New graduates find that, when it comes to assigning titles, responsibilities, and salaries, employers rarely discriminate among graduates with baccalaureate degrees, associate degrees, or diplomas from a hospital nursing program-as long as all the graduates have passed the registered nurse licensing examination. The scope of responsibility for nursing practice is shaped not by educational preparation but rather by possession of the license. As time goes by, new graduates learn that experience is not valued in the marketplace either. In most professions, experience and tenure ensure better working conditions, more interesting assignments, higher salaries, and preferential treatment. In hospitals, however, shift rotation policies and mandatory overtime affect all staff members. When a floor must operate shorthanded, informal scheduling practices (which may at other times reflect seniority) are not honored.
Moreover, the clinical career ladders that do exist for nurses have only a limited number of rungs. Career-oriented staff nurses soon hit glass ceilings. Those who seek more control of the scope of their work and schedules leave nursing altogether, seek positions in other institutions, earn graduate degrees, or seek positions in management. The physical, intellectual, and emotional demands of nursing require energy and endurance. Most staff nurses retire at age 55 because there is no tradition in the work culture to make adjustments in work demands as nurses age.8 A nurse is a nurse is a nurse.

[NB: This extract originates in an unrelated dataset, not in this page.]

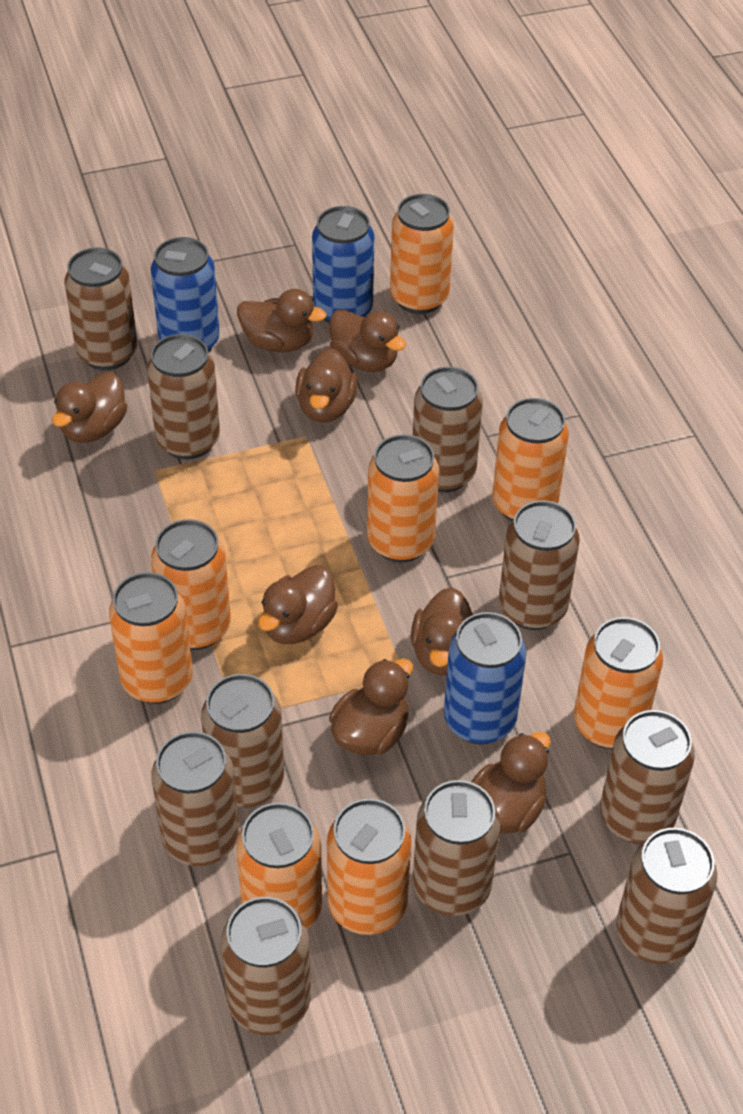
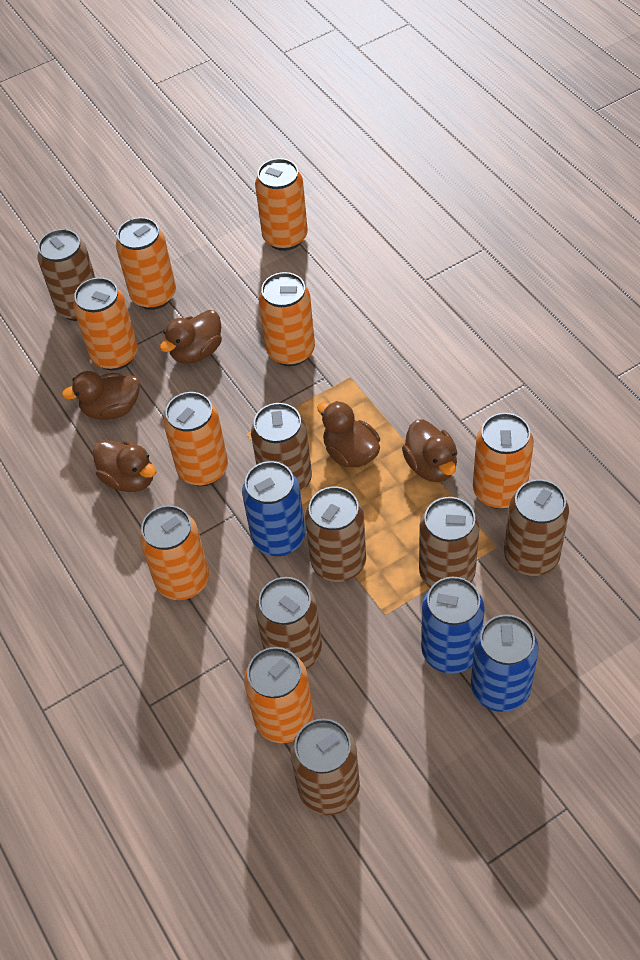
brown can: 10 -> 7
brown duck: 8 -> 5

Workforce development is not valued in health care as it is in other industries. Writers on the topic have noted that, especially in hospitals, health care workplace and compensation policies are tailored to attract new graduates, not to retain experienced staff. Although hospitals do tend to emphasize the development of innovative recruitment policies during times of staff shortage, they usually shape their staff nursing roles, staffing patterns, and compensation packages around new graduates.
Since this practice does not make sense in the contemporary climate, it should be reexamined. Approximately 10 percent of the contemporary nurse force is under 30 years old.' The coming of managed care and the emergence of ambulatory and community-based delivery systems have changed irrevocably the practice of nursing and health care delivery. Inpatient acuity levels and the complexity of tertiary care delivery have increased. There are fewer new graduates, and, of course, those graduates are unprepared to assume immediate responsibility for patients in emergency rooms, intensive care units, operating rooms, neonatal nurseries, delivery rooms, and coronary care units. The high costs of recruitment, orientation, and turnover tend to support this observation.